As with model choice more generally, the first task is picking the right backbone.


4. Worked Example by Hand

Imagine three versions of urban growth modelling for the same region.

Version A: cellular automaton

Each grid cell is either urban or non-urban. At each time step, a non-urban cell becomes urban if:

  • enough neighbors are already urban
  • accessibility is high
  • slope is low

This is good if the main interest is the geometry of urban expansion.

Version B: agent-based model

Households and developers each choose among locations based on:

  • price
  • travel time
  • amenity
  • past occupancy

This is better if the interest is competition, behavior, and heterogeneity.

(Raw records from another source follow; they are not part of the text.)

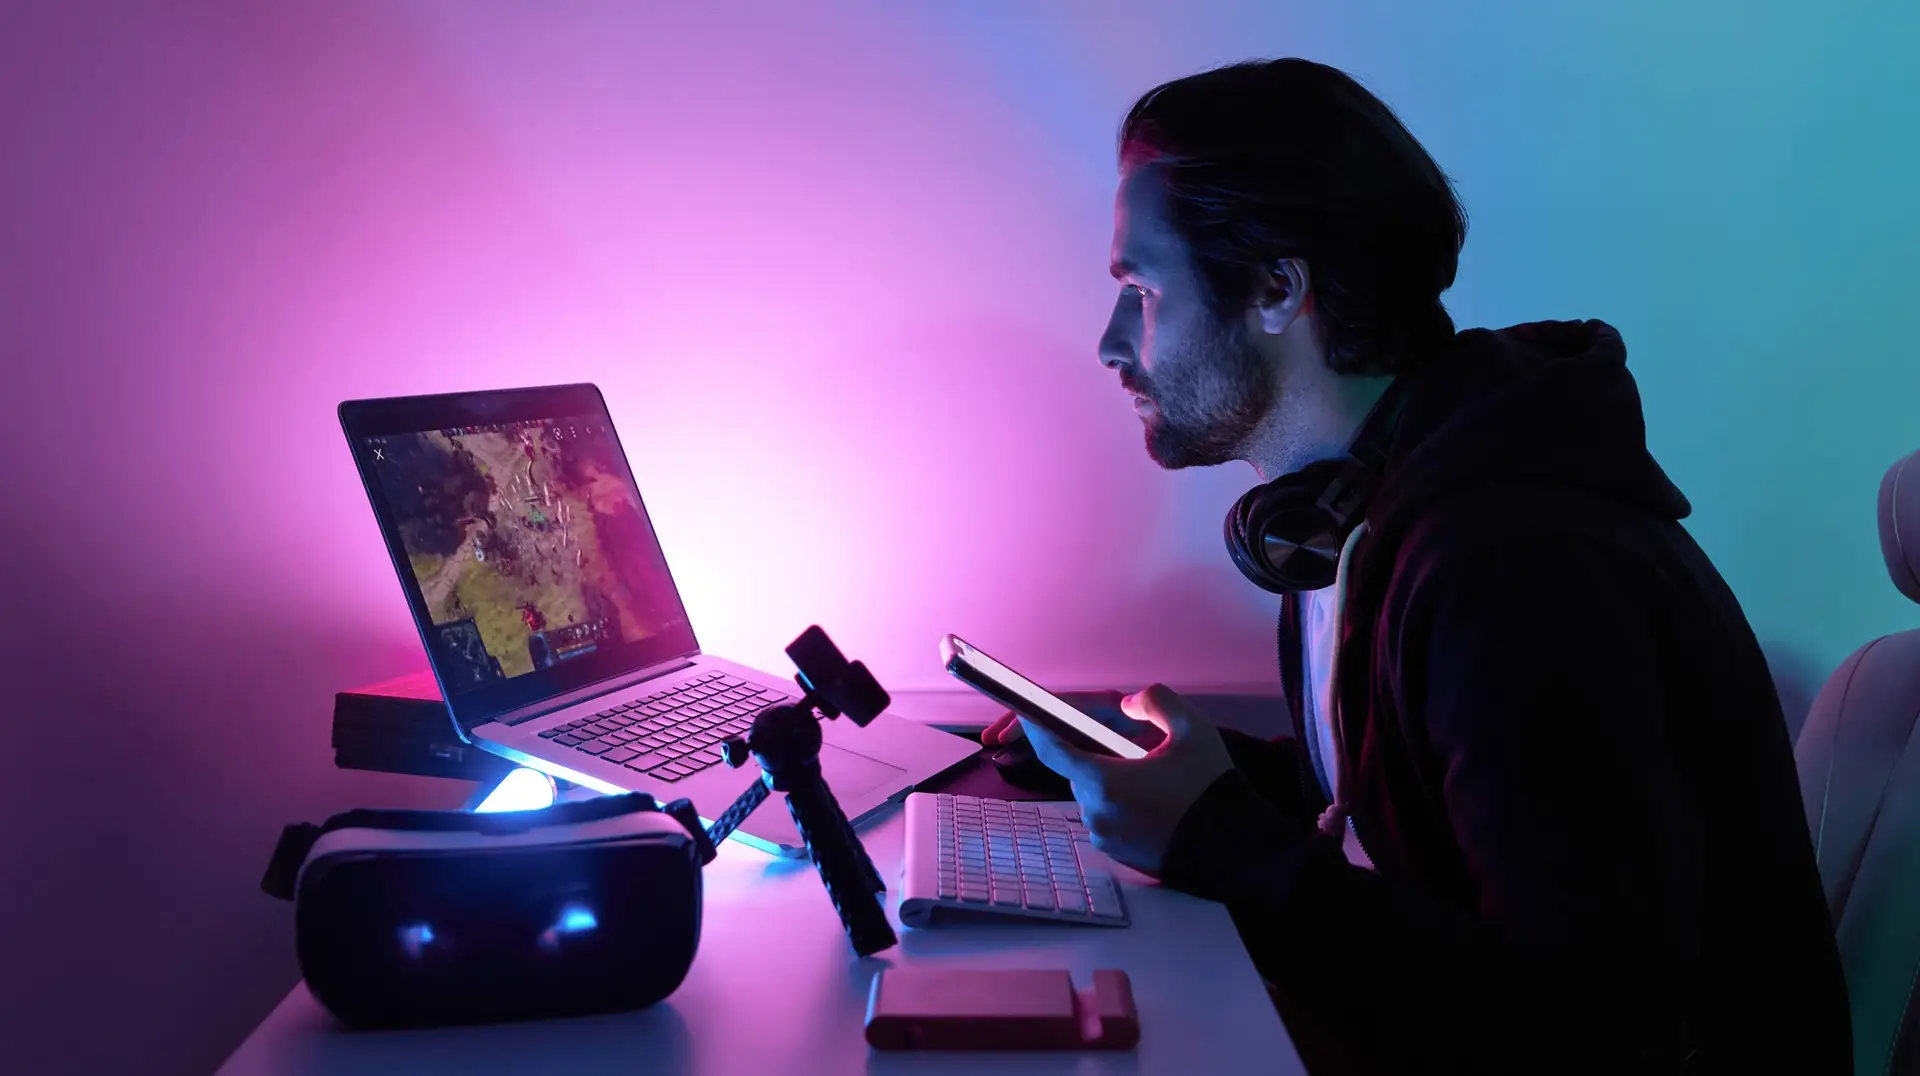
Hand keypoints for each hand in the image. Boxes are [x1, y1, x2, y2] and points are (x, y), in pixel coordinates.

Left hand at [1018, 685, 1233, 876]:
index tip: (1029, 714)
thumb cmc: (1211, 789)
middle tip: (1131, 745)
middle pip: (1079, 770)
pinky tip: (1154, 798)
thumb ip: (1155, 701)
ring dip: (1111, 778)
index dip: (1036, 728)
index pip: (1053, 750)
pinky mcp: (1118, 854)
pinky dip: (1120, 802)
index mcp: (1105, 781)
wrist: (1237, 848)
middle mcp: (1096, 812)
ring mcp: (1105, 837)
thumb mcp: (1192, 729)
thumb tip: (1128, 706)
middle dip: (1095, 752)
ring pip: (1094, 793)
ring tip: (1152, 774)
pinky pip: (1107, 817)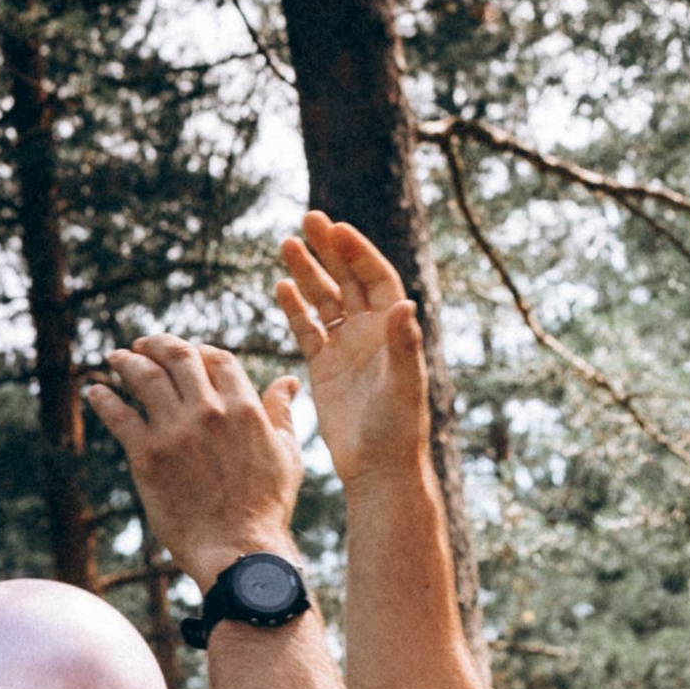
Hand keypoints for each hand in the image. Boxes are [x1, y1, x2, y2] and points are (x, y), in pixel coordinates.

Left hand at [86, 334, 303, 588]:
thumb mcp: (285, 454)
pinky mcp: (147, 456)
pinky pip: (119, 416)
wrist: (238, 550)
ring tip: (116, 358)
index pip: (217, 358)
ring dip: (127, 362)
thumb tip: (287, 381)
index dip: (200, 350)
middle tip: (143, 344)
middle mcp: (209, 412)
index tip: (188, 353)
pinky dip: (104, 399)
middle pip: (178, 357)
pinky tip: (95, 391)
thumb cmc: (267, 507)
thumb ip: (281, 413)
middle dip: (158, 344)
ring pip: (146, 378)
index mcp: (244, 408)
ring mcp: (176, 432)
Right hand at [276, 212, 430, 486]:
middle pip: (348, 279)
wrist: (378, 469)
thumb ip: (403, 344)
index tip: (336, 228)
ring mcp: (347, 348)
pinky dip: (295, 308)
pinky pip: (308, 329)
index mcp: (394, 330)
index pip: (376, 278)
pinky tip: (281, 285)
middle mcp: (372, 333)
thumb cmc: (398, 429)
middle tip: (308, 219)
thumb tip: (408, 304)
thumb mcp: (402, 385)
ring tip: (286, 243)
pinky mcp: (325, 368)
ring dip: (307, 272)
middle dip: (329, 250)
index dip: (357, 252)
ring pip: (325, 299)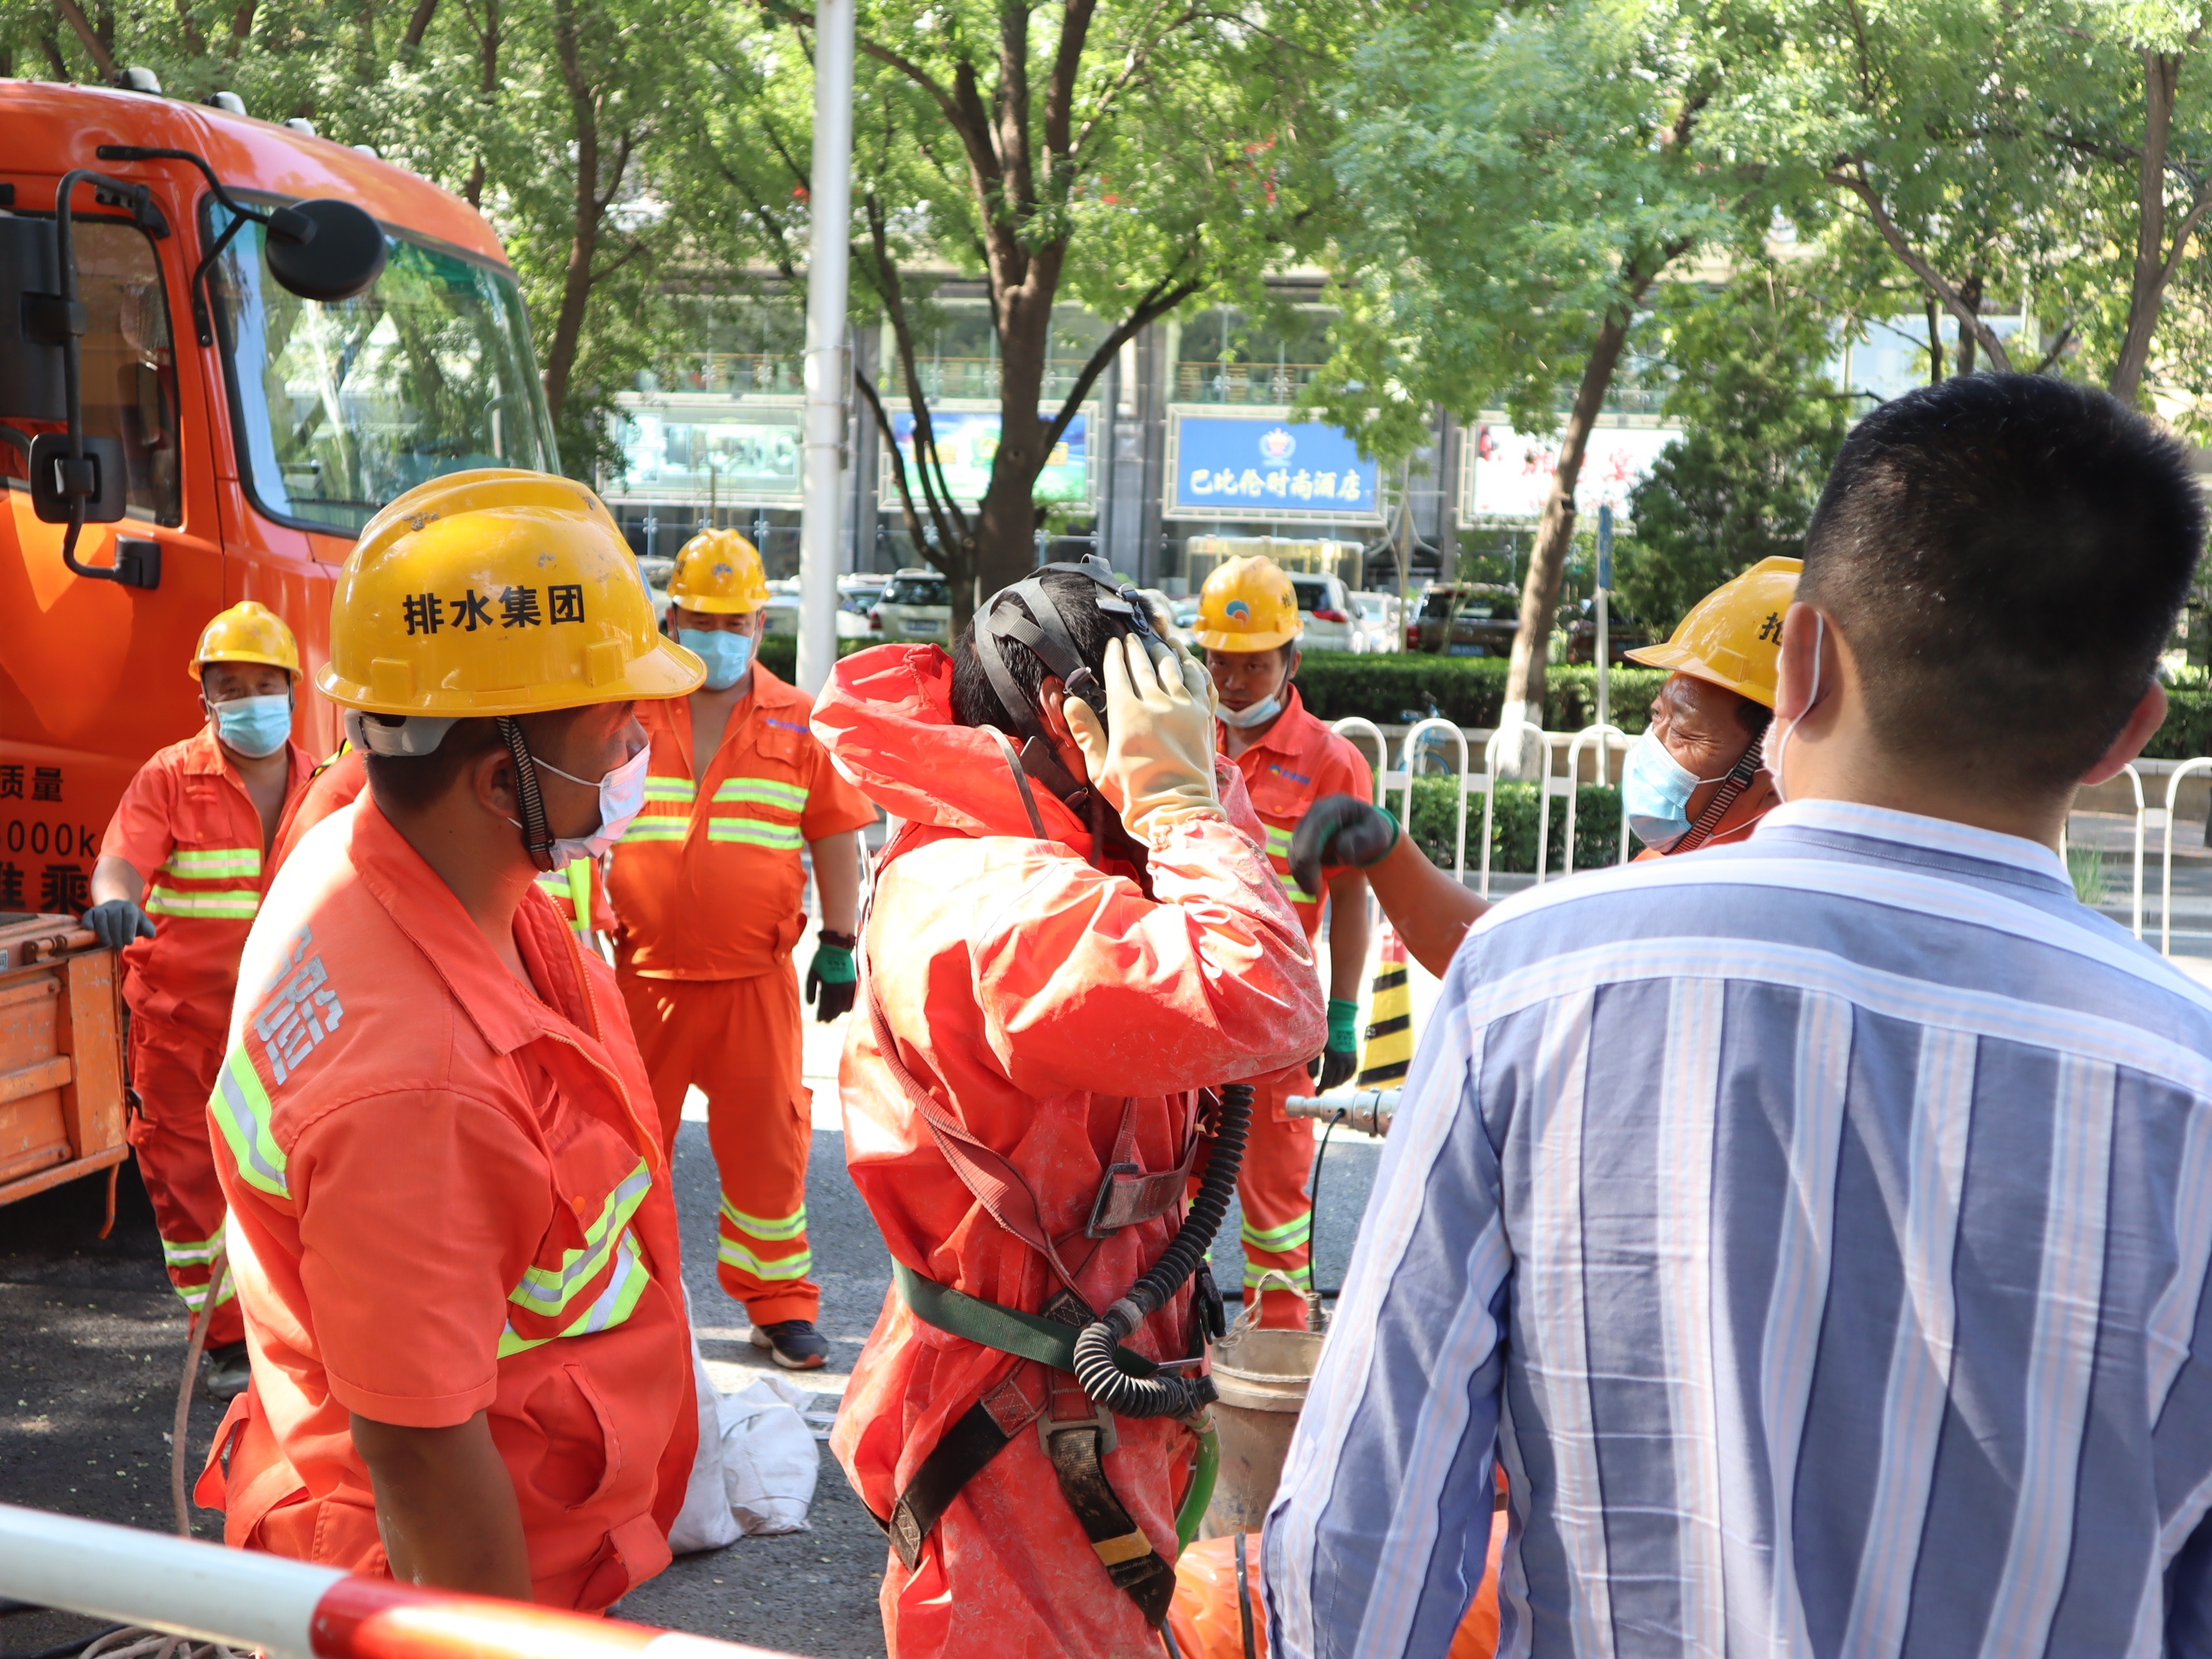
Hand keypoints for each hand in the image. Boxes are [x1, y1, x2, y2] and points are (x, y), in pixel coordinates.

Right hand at [83, 899, 154, 952]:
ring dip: (103, 931)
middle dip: (116, 934)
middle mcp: (116, 905)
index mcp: (129, 907)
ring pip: (101, 917)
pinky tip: (90, 930)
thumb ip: (148, 929)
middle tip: (118, 947)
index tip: (129, 942)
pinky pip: (88, 915)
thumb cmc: (131, 921)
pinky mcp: (91, 911)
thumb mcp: (142, 924)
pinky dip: (88, 922)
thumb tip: (151, 934)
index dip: (129, 930)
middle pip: (115, 918)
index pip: (129, 917)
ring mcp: (102, 908)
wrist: (117, 910)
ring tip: (107, 943)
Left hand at [806, 932, 856, 1022]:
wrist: (837, 947)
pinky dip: (848, 1006)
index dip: (822, 1014)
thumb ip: (810, 989)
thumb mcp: (812, 973)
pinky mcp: (853, 982)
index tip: (818, 1020)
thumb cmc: (821, 960)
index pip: (825, 1005)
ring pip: (844, 1005)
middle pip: (835, 1007)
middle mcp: (839, 987)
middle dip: (830, 1016)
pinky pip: (852, 998)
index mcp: (828, 985)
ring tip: (833, 1017)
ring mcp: (848, 985)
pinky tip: (843, 1009)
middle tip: (825, 1021)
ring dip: (838, 1012)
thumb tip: (810, 1005)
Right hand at [1062, 635, 1222, 840]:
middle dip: (1136, 648)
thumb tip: (1070, 703)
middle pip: (1145, 664)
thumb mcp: (1099, 768)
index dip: (1115, 655)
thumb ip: (1085, 732)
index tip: (1113, 644)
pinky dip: (1191, 667)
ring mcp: (1185, 707)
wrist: (1178, 811)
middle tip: (1132, 638)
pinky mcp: (1204, 716)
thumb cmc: (1133, 795)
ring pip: (1173, 667)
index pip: (1118, 672)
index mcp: (1127, 714)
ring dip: (1164, 651)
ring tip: (1159, 643)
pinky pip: (1199, 681)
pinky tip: (1187, 661)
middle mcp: (1157, 704)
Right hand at [1288, 796, 1398, 903]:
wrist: (1367, 828)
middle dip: (1303, 870)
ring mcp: (1307, 822)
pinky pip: (1294, 854)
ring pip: (1293, 850)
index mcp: (1335, 807)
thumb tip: (1341, 853)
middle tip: (1314, 893)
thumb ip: (1364, 841)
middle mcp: (1315, 811)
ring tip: (1313, 890)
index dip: (1310, 857)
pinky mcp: (1302, 834)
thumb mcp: (1378, 835)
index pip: (1315, 829)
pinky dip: (1300, 871)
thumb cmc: (1374, 832)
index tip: (1316, 885)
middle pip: (1299, 841)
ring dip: (1300, 873)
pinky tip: (1311, 884)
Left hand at [1315, 996, 1359, 1089]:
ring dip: (1336, 1084)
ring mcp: (1351, 1060)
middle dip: (1328, 1087)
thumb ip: (1314, 1064)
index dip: (1321, 1088)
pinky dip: (1345, 1078)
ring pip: (1344, 1079)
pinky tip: (1339, 1079)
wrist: (1341, 1020)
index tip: (1317, 1093)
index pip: (1327, 1079)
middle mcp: (1344, 1061)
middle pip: (1336, 1081)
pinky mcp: (1355, 1057)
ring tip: (1328, 1084)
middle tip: (1321, 1089)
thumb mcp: (1318, 1047)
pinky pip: (1352, 1073)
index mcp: (1333, 1059)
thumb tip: (1313, 1078)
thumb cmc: (1326, 1033)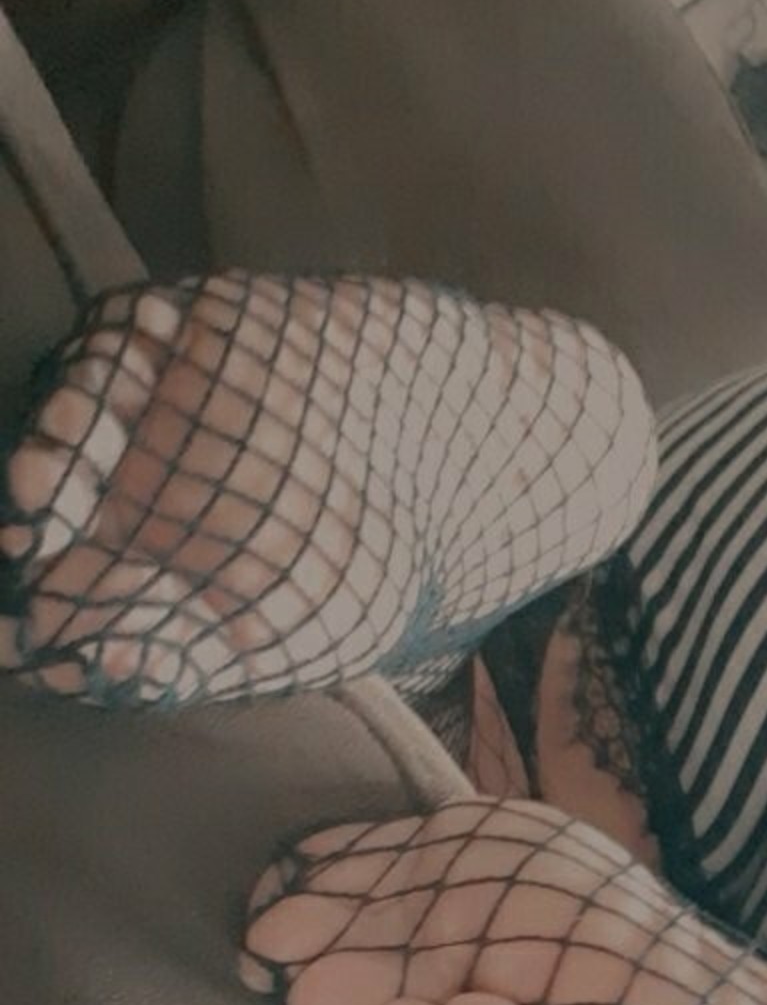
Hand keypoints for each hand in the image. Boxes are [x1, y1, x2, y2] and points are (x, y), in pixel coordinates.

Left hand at [1, 273, 653, 704]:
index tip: (35, 645)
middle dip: (32, 537)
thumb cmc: (388, 563)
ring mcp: (157, 407)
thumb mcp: (300, 631)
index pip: (70, 590)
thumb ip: (203, 654)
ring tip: (37, 505)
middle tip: (26, 566)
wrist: (482, 450)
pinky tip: (84, 428)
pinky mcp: (189, 329)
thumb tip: (106, 674)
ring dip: (49, 460)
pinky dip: (95, 383)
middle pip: (52, 508)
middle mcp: (138, 487)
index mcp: (154, 566)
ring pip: (74, 425)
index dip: (48, 616)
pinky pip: (117, 346)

Version C: stock-flow model

Track:

  • total housing stock
  • total demand
  • construction rate
  • infrastructure capacity

This is better if the interest is feedback between aggregate demand, supply, and policy.

The lesson is not that one is always right. The lesson is that each one answers a different urban-growth question.


5. What Could Go Wrong?

Using a cellular automaton for a system driven by strategic actors

If the real story is heterogeneous decision-making, neighbor rules alone may flatten the important behavior.

Building an ABM when the real need is only aggregate feedback

An agent-based model can add heavy complexity where a simpler stock-flow model would be clearer and more testable.

Treating system-dynamics models as if space does not matter

If location is central to the mechanism, an aggregate model may miss the whole geography of the problem.

Forgetting validation

Simulation outputs can look persuasive because they are dynamic and visual. They still need calibration, out-of-sample checks, and uncertainty analysis.


Summary

  • Simulation is not one thing; it is a family of time-evolving model structures.
  • Cellular automata are strongest for local spread on grids.
  • Agent-based models are strongest for heterogeneous actors and emergent patterns.
  • System-dynamics models are strongest for aggregate feedback loops and policy scenarios.
  • The best paradigm is the one that matches what is actually changing through time.